One of the most frequent questions I get asked when working with my clients out there in the real world is, “So what about my organization? How would I change it to be able to use cloud services?”
Being an old consultant (in more ways than one), I have been around for a while and seen many things over and over again. Based on this experience, there is only one valid answer to the client’s question:
There simply isn’t a single answer to the question.
Why should you change your organization?
I think it’s more about the services that should be delivered and the way of working—the processes, in other words. In general, ask yourself if you have a common way of working based on principles and rules or if you have common language and service definitions using the language of the business you will serve. This is a very good way to start finding areas for improvement.

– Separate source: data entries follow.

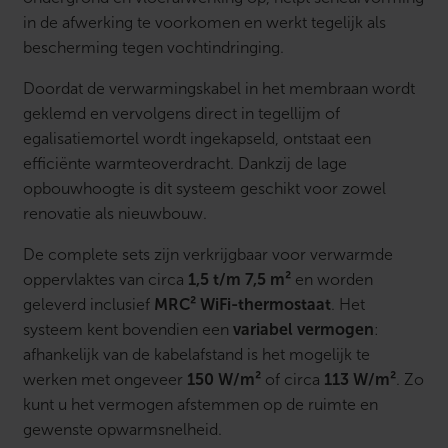
in de afwerking te voorkomen en werkt tegelijk als
bescherming tegen vochtindringing.
Doordat de verwarmingskabel in het membraan wordt
geklemd en vervolgens direct in tegellijm of
egalisatiemortel wordt ingekapseld, ontstaat een
efficiënte warmteoverdracht. Dankzij de lage
opbouwhoogte is dit systeem geschikt voor zowel
renovatie als nieuwbouw.
De complete sets zijn verkrijgbaar voor verwarmde
oppervlaktes van circa
1,5 t/m 7,5 m²
en worden
geleverd inclusief
MRC² WiFi-thermostaat
. Het
systeem kent bovendien een
variabel vermogen
:
afhankelijk van de kabelafstand is het mogelijk te
werken met ongeveer
150 W/m²
of circa
113 W/m²
. Zo
kunt u het vermogen afstemmen op de ruimte en
gewenste opwarmsnelheid.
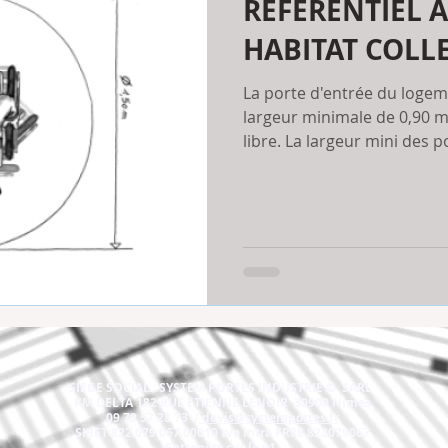
REFERENTIEL A
HABITAT COLLE
La porte d'entrée du logem
largeur minimale de 0,90 m
libre. La largeur mini des po
SIEGE SOCIAL : SYSTEM PORTES INDUSTRIE © SARL
KM DELTA 182 RUE ETIENNE LENOIR 30900 Nimes
09 72 57 28 73 /
devis@systemportes.fr
SIRET 822 079 067 00010 tva intra FR88 822079067
Entrepôts sur le 91.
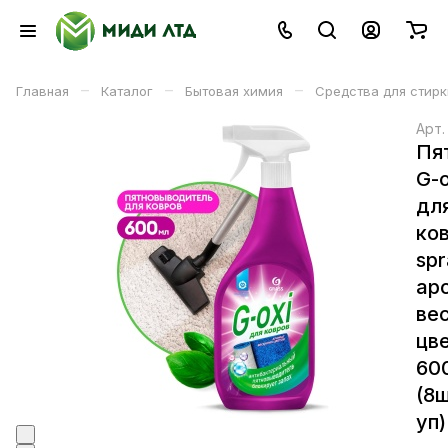
–
–
–
Главная
Каталог
Бытовая химия
Средства для стирк
Арт
Пя
G-o
дл
ко
sp
ар
ве
цв
60
(8ш
уп)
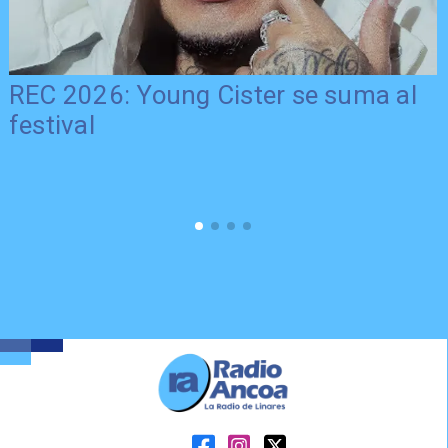
REC 2026: Young Cister se suma al
festival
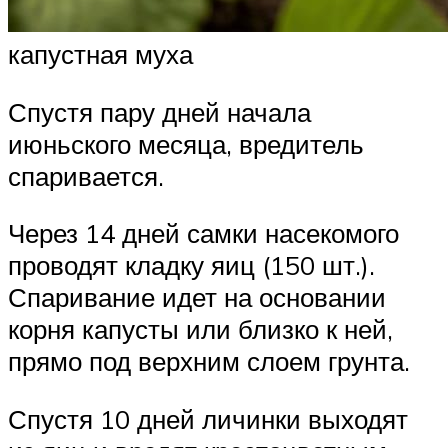
капустная муха
Спустя пару дней начала
июньского месяца, вредитель
спаривается.
Через 14 дней самки насекомого
проводят кладку яиц (150 шт.).
Спаривание идет на основании
корня капусты или близко к ней,
прямо под верхним слоем грунта.
Спустя 10 дней личинки выходят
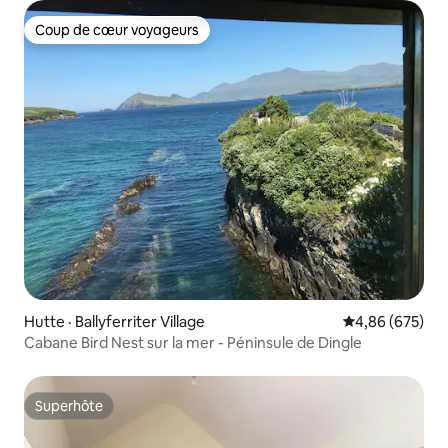
Coup de cœur voyageurs
Coup de cœur voyageurs
Hutte · Ballyferriter Village
Note moyenne 
4,86 (675)
Cabane Bird Nest sur la mer - Péninsule de Dingle
Superhôte
Superhôte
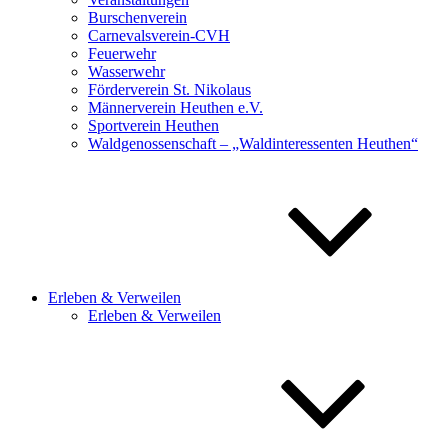
Burschenverein
Carnevalsverein-CVH
Feuerwehr
Wasserwehr
Förderverein St. Nikolaus
Männerverein Heuthen e.V.
Sportverein Heuthen
Waldgenossenschaft – „Waldinteressenten Heuthen“
Erleben & Verweilen
Erleben & Verweilen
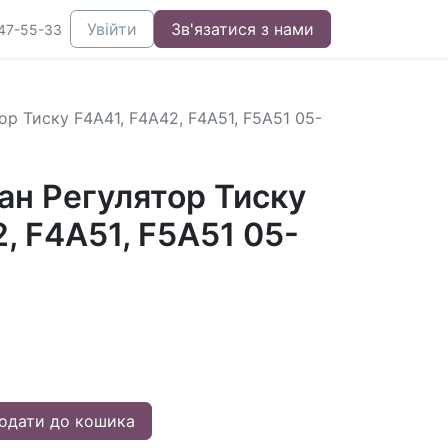
Увійти
Зв'язатися з нами
47-55-33
р Тиску F4A41, F4A42, F4A51, F5A51 05-
ан Регулятор Тиску
, F4A51, F5A51 05-
одати до кошика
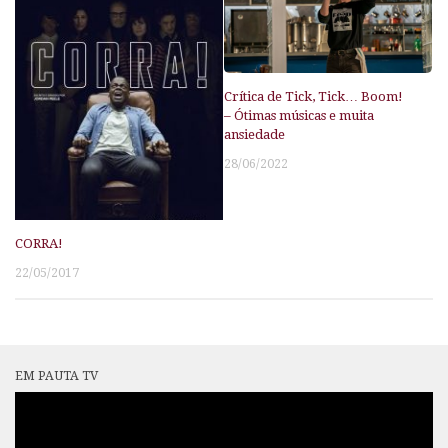
Crítica de Tick, Tick… Boom!
– Ótimas músicas e muita
ansiedade
28/06/2022
CORRA!
22/05/2017
EM PAUTA TV
Tocador
de
vídeo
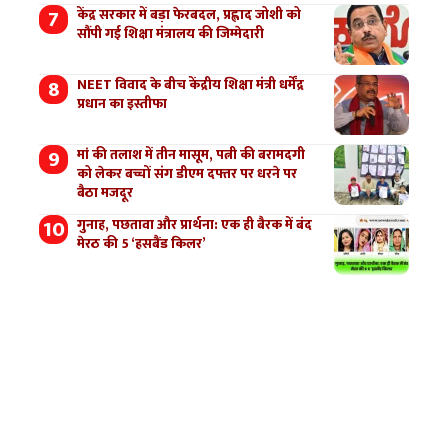
केंद्र सरकार में बड़ा फेरबदल, प्रह्लाद जोशी को
सौंपी गई शिक्षा मंत्रालय की जिम्मेदारी
NEET विवाद के बीच केंद्रीय शिक्षा मंत्री धर्मेंद्र
प्रधान का इस्तीफा
मां की तलाश में तीन मासूम, पत्नी की बरामदगी
को लेकर बच्चों संग डीएम दफ्तर पर धरने पर
बैठा मजदूर
गुनाह, पछतावा और प्रार्थना: एक ही बैरक में बंद
मेरठ की 5 ‘हसबैंड किलर’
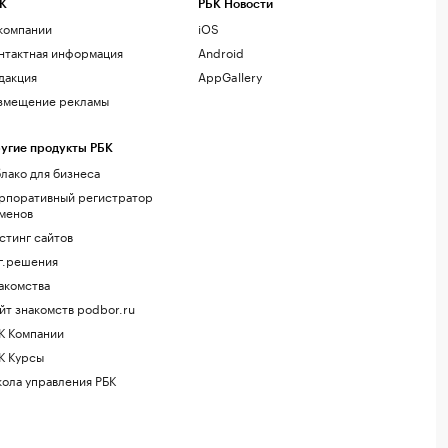
К
РБК Новости
компании
iOS
нтактная информация
Android
дакция
AppGallery
змещение рекламы
угие продукты РБК
лако для бизнеса
рпоративный регистратор
менов
стинг сайтов
г.решения
акомства
йт знакомств podbor.ru
К Компании
К Курсы
ола управления РБК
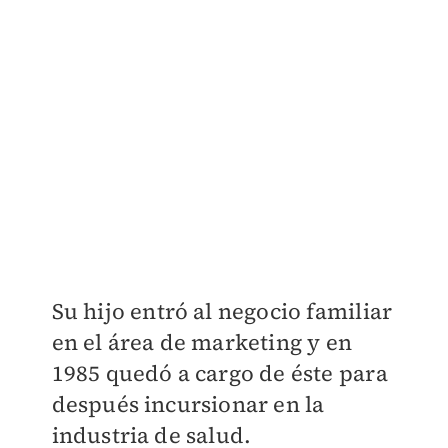
Su hijo entró al negocio familiar
en el área de marketing y en
1985 quedó a cargo de éste para
después incursionar en la
industria de salud.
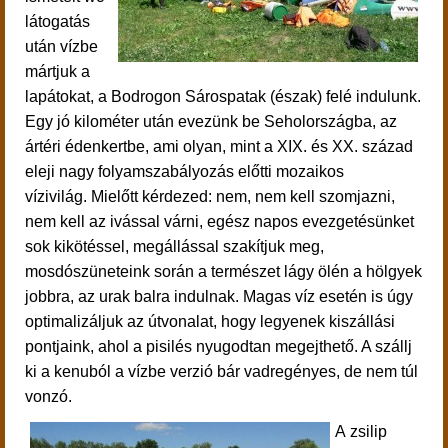
látogatás
után vízbe
mártjuk a
lapátokat, a Bodrogon Sárospatak (észak) felé indulunk.
E
gy jó kilométer után evezünk be Seholországba, az
ártéri édenkertbe, ami olyan, mint a XIX. és XX. század
eleji nagy folyamszabályozás előtti mozaikos
vízivilág.
Mielőtt kérdezed: nem, nem kell szomjazni,
nem kell az ivással várni, egész napos evezgetésünket
sok kikötéssel, megállással szakítjuk meg,
mosdószüneteink során a természet lágy ölén a hölgyek
jobbra, az urak balra indulnak. Magas víz esetén is úgy
optimalizáljuk az útvonalat, hogy legyenek kiszállási
pontjaink, ahol a pisilés nyugodtan megejthető. A szállj
ki a kenuból a vízbe verzió bár vadregényes, de nem túl
vonzó.
A zsilip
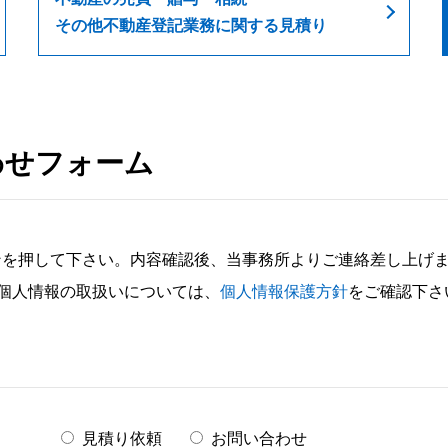
その他不動産登記業務に関する見積り
わせフォーム
ンを押して下さい。内容確認後、当事務所よりご連絡差し上げ
。個人情報の取扱いについては、
個人情報保護方針
をご確認下さ
見積り依頼
お問い合わせ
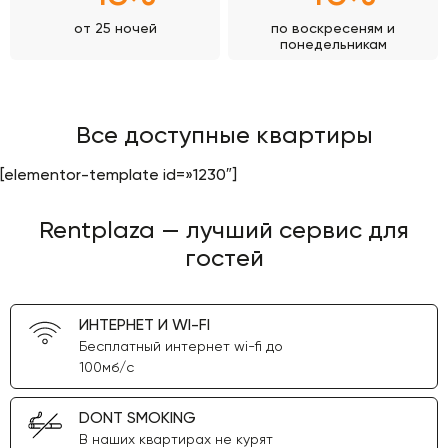
от 25 ночей
по воскресеням и
понедельникам
Все доступные квартиры
[elementor-template id=»1230″]
Rentplaza — лучший сервис для
гостей
ИНТЕРНЕТ И WI-FI
Бесплатный интернет wi-fi до
100мб/с
DONT SMOKING
В наших квартирах не курят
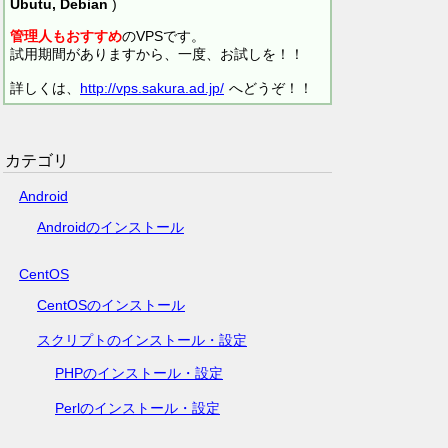
Ubutu, Debian
)
管理人もおすすめ
のVPSです。
試用期間がありますから、一度、お試しを！！
詳しくは、
http://vps.sakura.ad.jp/
へどうぞ！！
カテゴリ
Android
Androidのインストール
CentOS
CentOSのインストール
スクリプトのインストール・設定
PHPのインストール・設定
Perlのインストール・設定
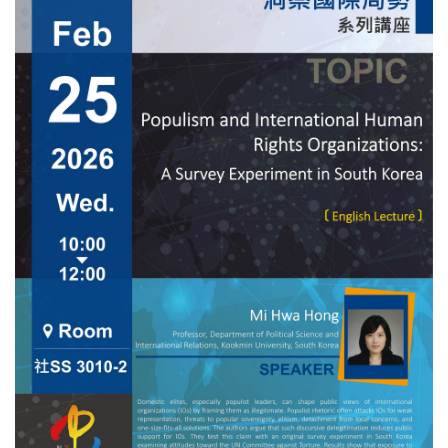
亮點： This talk argues that external security threats increase
bias against female political leaders. Using two large cross-
national survey studies, it shows that people in more hostile
security environments are more likely to believe men make
better leaders. A second dataset finds that cumulative lifetime
exposure to severe threats—war and interstate rivalry—also
strengthens preferences for male over female leaders. The talk
proposes three mechanisms: greater demand for “masculine”
defense traits, shifts toward conservative ideology, and rising
societal militariz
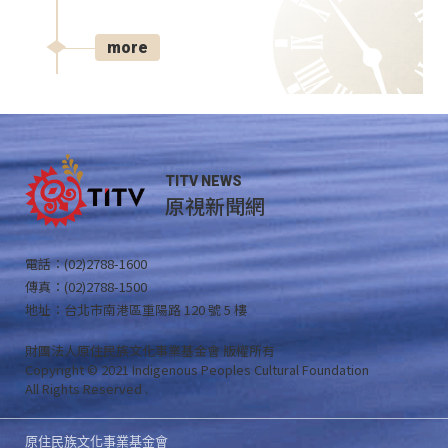
more
TITV NEWS
原視新聞網
電話：(02)2788-1600
傳真：(02)2788-1500
地址：台北市南港區重陽路 120 號 5 樓
財團法人原住民族文化事業基金會 版權所有
Copyright © 2021 Indigenous Peoples Cultural Foundation
All Rights Reserved .
原住民族文化事業基金會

A well-known and excellent starting point is to define your service strategy. It will help you investigate and understand your business needs. Develop the service portfolio and service catalog in a full lifecycle management context and last but not least, define the process map and the transformation plan—the activities to make it happen.
It takes time to develop the processes in reality and it must be done in a practical way.
Establish the ownership and measurements, then follow up to ensure you will improve.
Have you seen it before? Disappointed? I hope not! The big change and the big chance is to make it happen in reality, not just on paper! Too many organizations have spent their time and resources on process projects not delivering a high enough value.
The processes must be defined together with the people working in reality and the services described in a language the consumers understand. And there is one more extremely important detail: don’t expect it to be perfect from start! Establish a culture and way of working based on improvement cycles and measurements. Follow up and reward the right behavior.
Yes, I know this can sound very general but I have done it many, many times together with different organizations and I know it works. This is about people and communication, and you want to be able to deliver cloud-based services to your business. The service catalog, processes and people are the key to success. Making it happen is about change and transformation, not so much technology.
Of course, we need solid tools support for our service catalog and ITIL processes, but that is another story.